Laut "Mundo Deportivo" kam es bereits zu einem Treffen zwischen Real-Präsident Florentino Perez und Neymars Vater.

Perez gilt als großer Fan von Neymar und wollte den Offensivstar bereits als Teenager zum spanischen Rekordmeister lotsen, bevor sich dieser für einen Wechsel zum FC Barcelona entschied.

Im Sommer schnappte sich dann Paris Saint-Germain per 222-Millionen-Wahnsinnstransfer den Brasilianer - und die Königlichen schauten wieder in die Röhre.

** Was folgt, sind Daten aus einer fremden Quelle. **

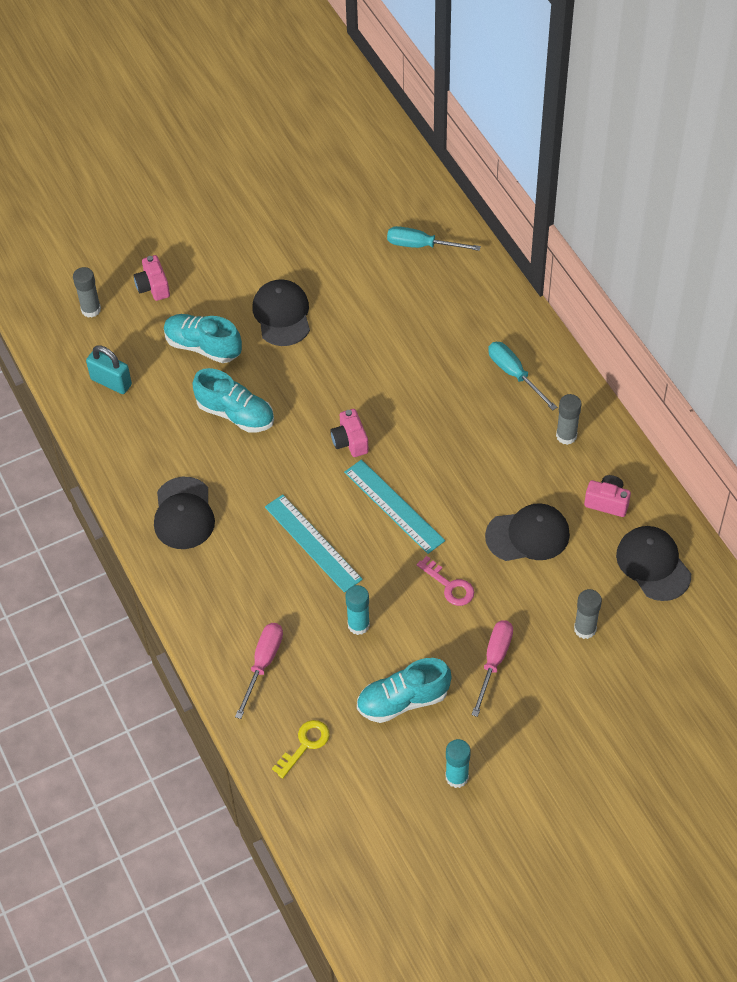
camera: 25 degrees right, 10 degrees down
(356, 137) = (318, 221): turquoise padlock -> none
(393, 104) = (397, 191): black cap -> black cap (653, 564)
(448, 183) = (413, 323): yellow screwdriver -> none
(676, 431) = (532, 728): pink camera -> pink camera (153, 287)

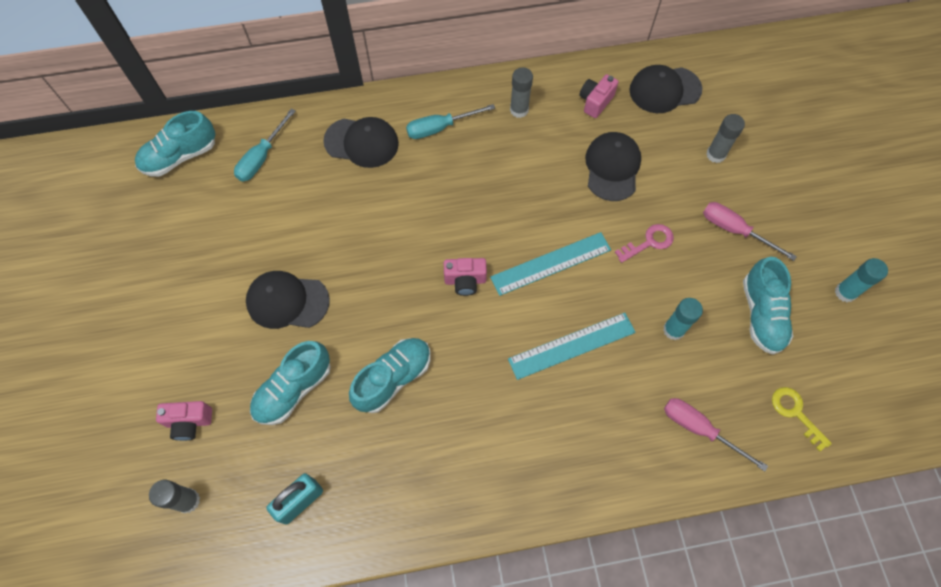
camera: 75 degrees left, 10 degrees up
(184, 514) = (500, 463): black cap -> black cap (362, 142)
(397, 186) = (180, 156): none -> turquoise shoe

Eine Schlüsselfigur soll dabei Berater Wagner Ribeiro spielen, der ein großartiges Verhältnis zu Real pflegt.

Vorerst ist ein Transfer indes kein Thema: Berichte, wonach sich der Kicker vom Zuckerhut in Paris nicht wohl fühlen würde, sind falsch.

Einzig mit Trainer Unai Emery und dessen Detailversessenheit wird Neymar offenbar noch nicht so richtig warm.

FT-Meinung: Dass sich Pérez Neymar als Ronaldo-Nachfolger wünscht, ist vorstellbar. Neymar gehört dazu. Doch besteht für PSG keinerlei Veranlassung, sein noch bis 2022 gebundenes Aushängeschild abzugeben.